Maria von RAW zu SmackDown!: Es ist ein Wechsel, bei dem man sich definitiv etwas gedacht hat, denn SmackDown! ist auf der Babyface-Diven-Seite mit der drögen
Michelle McCool und
Cherry nicht ausreichend besetzt. Und Marias Präsenz bei RAW fehlte seit der Trennung von
Santino Marella der tiefere Sinn, so dass der Wechsel beiden Seiten etwas bringen kann. Das Problem ist aber, dass SmackDown! dringend eine ausgebildete Wrestlerin auf der Babyface-Seite brauchen würde, denn so sehr sich Maria müht, ihre Talente liegen eher außerhalb des Rings.
Layla von ECW zu RAW: Logischer Schritt, denn 500 Mal kann man die gute auch nicht gegen
Kelly Kelly stellen.
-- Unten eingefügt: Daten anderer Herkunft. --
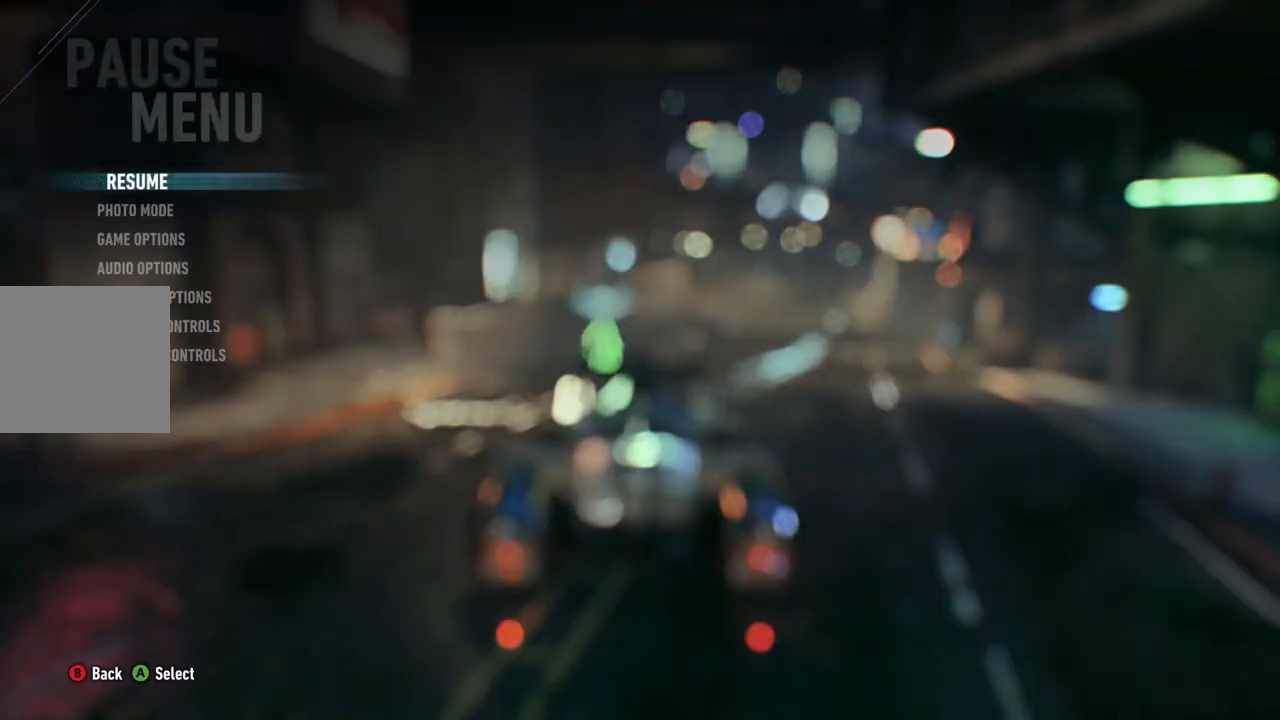
{"buttons": [], "left_stick": "center", "right_stick": "center", "events": []}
Bei RAW wird sie aber schwer haben, weil sie dort mit ernst zu nehmenden Wrestlerinnen wie
Beth Phoenix und
Katie Lea konkurrieren muss. Ob da viel Raum für Layla außerhalb von Bikini-Contests und Multi-Woman-Matches bleibt, ist eher fraglich.
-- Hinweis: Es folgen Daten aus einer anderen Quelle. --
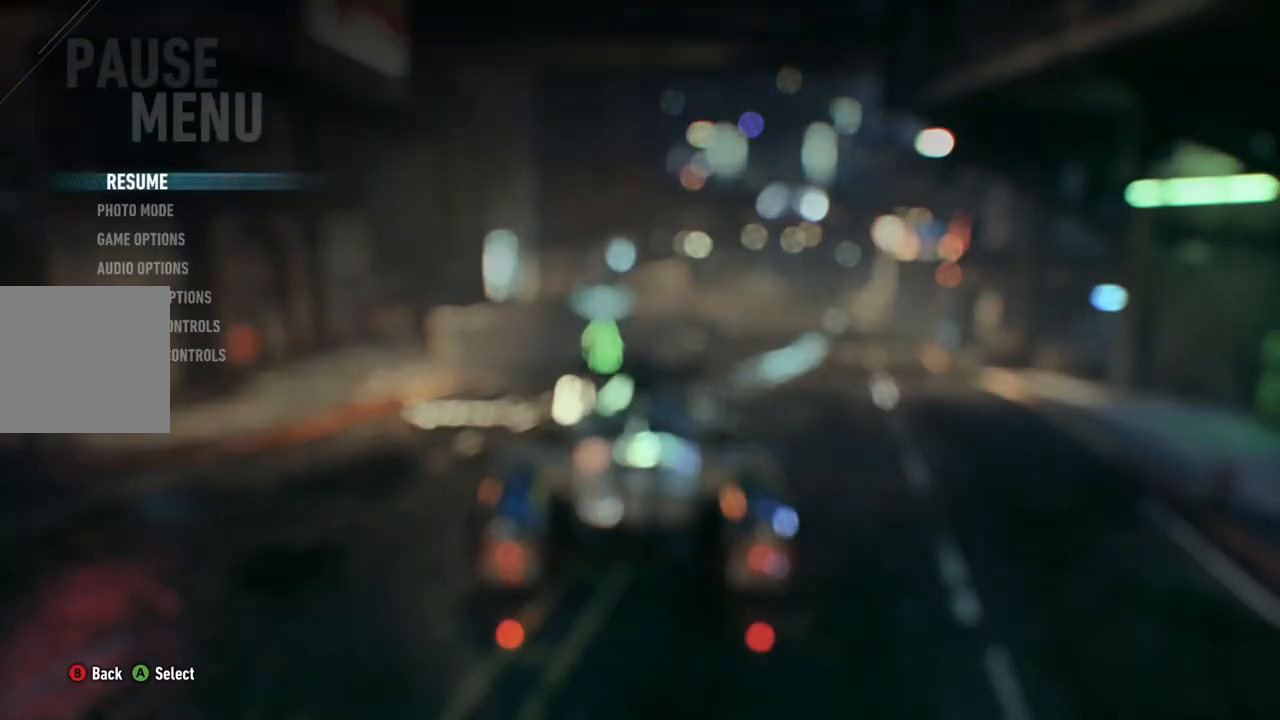
{"buttons": [], "left_stick": "center", "right_stick": "center", "events": []}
Fazit: Das Wort Ergänzungsdraft ist diesmal etwas niedrig gegriffen, denn der Zusatzdraft hat die Roster noch einmal gehörig durcheinander gewirbelt, so dass jetzt kaum noch ein Stein auf dem anderen steht. Was nun nach dem kompletten Draft noch deutlicher auffällt: Bei SmackDown! herrscht nun eine immense Dichte an aufstrebenden Mid- und Uppercardern - eine so große, dass am Ende zwangsläufig nicht jeder den großen Sprung machen kann. Bei RAW dagegen gibt es fast nur noch etablierte Stars oder Leute, bei denen klar ist, dass sie es nie werden. Ausnahmen sind Punk, Kingston, Cade, vielleicht
Paul Burchill. RAW wird so weiter stark auf den Faktor Starpower setzen und es wird interessant zu sehen sein, welche Wrestler sich unterhalb der Topcard in Szene setzen können.
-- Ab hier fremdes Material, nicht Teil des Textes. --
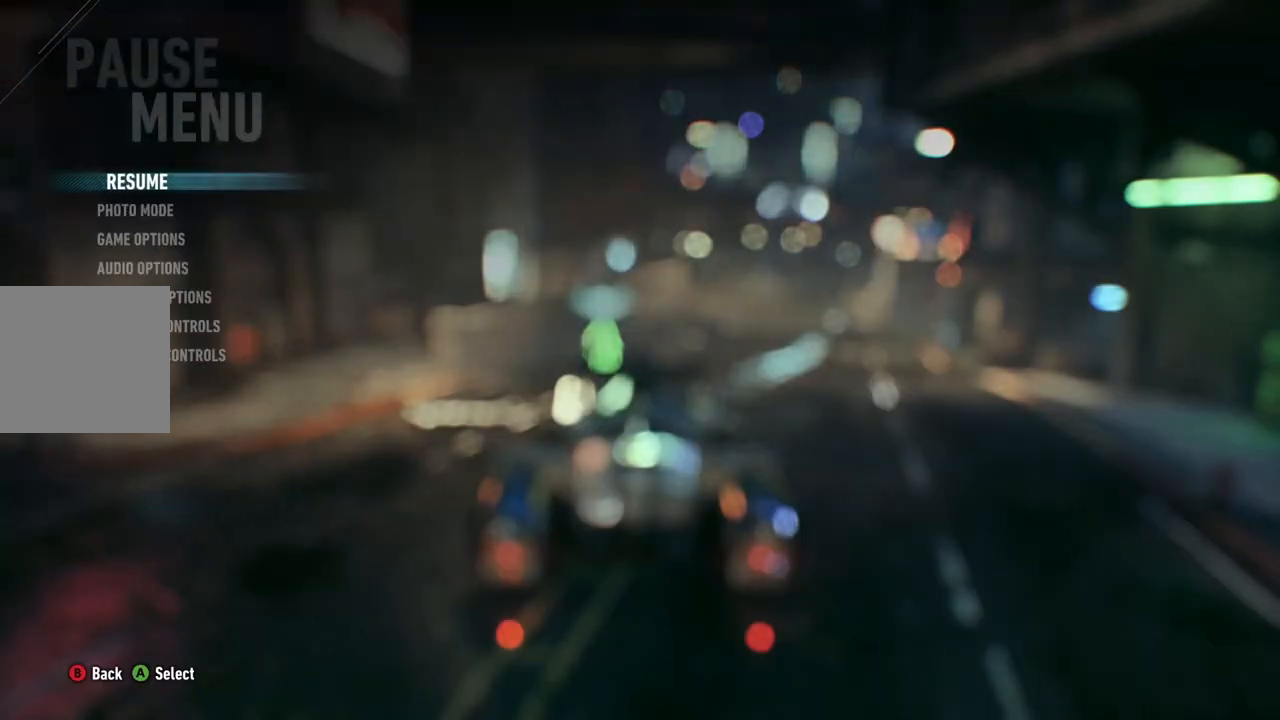
{"buttons": [], "left_stick": "center", "right_stick": "center", "events": []}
Eine Reaktion, die man nach dem Ergänzungsdraft oft las, ist dass die ECW der große Verlierer ist und man sie nun eigentlich einmotten kann. Das ist Käse und zeugt von Unverständnis dafür, in welche Richtung sich die ECW entwickelt hat: Dass sie nicht auf einem Level mit den anderen beiden Shows steht, sollte doch inzwischen jedem klar sein. Als Talent-Testlabor ohne echte Topstars hat die Show aber eine sinnvolle Nische gefunden. Und von der Warte aus betrachtet, hat die ECW mit Teamplayern wie Hardy und Finlay, die ihre Erfahrung an Youngster wie
Evan Bourne,
Colin Delaney und
Mike Knox weitergeben können, durchaus die richtigen Verstärkungen bekommen. Und Ersatz für die „Aufsteiger“ wie Punk, Kingston und Benjamin muss nun eben aus den Farmligen kommen. Allzu lange nämlich darf man als Talent nämlich auch nicht in der ECW verharren, ohne dass man Schaden nimmt.